What to produce |
An exact reproduction is required of the lines from the beginning of the entries through the line with "[00:00.000]", pictures excluded and nothing added.

(Stored items)
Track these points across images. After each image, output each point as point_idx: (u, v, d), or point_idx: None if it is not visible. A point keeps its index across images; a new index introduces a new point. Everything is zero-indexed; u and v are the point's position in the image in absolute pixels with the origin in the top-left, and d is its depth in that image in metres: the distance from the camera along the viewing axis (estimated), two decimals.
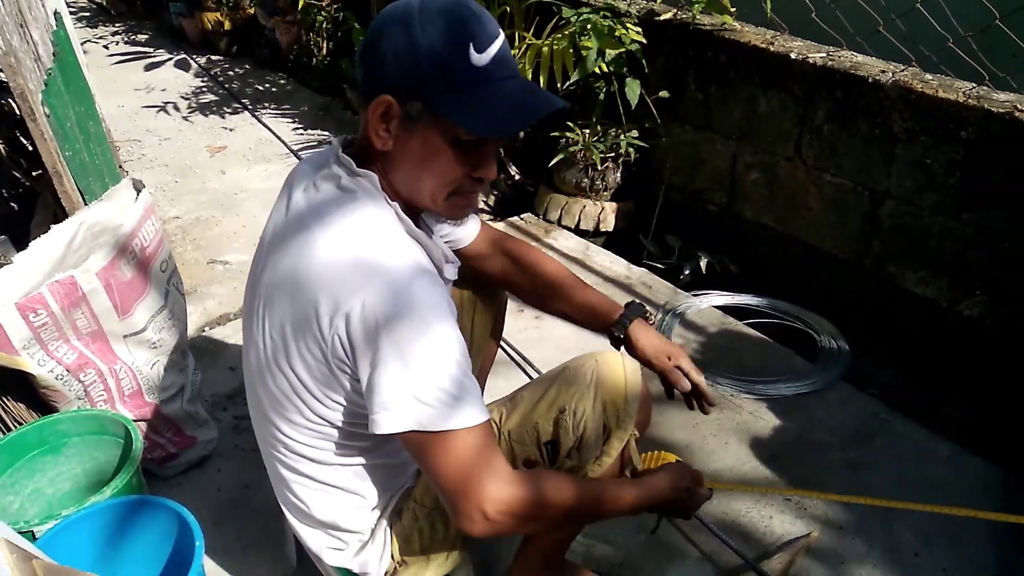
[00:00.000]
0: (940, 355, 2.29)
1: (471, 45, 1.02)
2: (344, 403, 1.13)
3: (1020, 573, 1.65)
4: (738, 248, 2.79)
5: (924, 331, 2.33)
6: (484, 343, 1.67)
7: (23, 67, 1.80)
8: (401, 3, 1.04)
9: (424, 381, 1.01)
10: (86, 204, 2.00)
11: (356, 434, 1.17)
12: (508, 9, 2.86)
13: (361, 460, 1.22)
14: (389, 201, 1.11)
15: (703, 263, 2.78)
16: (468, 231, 1.50)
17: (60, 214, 2.03)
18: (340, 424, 1.16)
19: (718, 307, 2.53)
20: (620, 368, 1.25)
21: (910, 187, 2.22)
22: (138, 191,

Answer space |
Track these points across images. After each image, output each point as point_idx: (u, v, d), or point_idx: None if it is not visible. A point keeps its index across images; a new index introduces a new point. Everything is zero-indexed; u and v are the point's position in the image in absolute pixels with the origin in the top-left, and d is its depth in that image in metres: the distance from the camera along the viewing axis (estimated), two decimals.
[00:00.000]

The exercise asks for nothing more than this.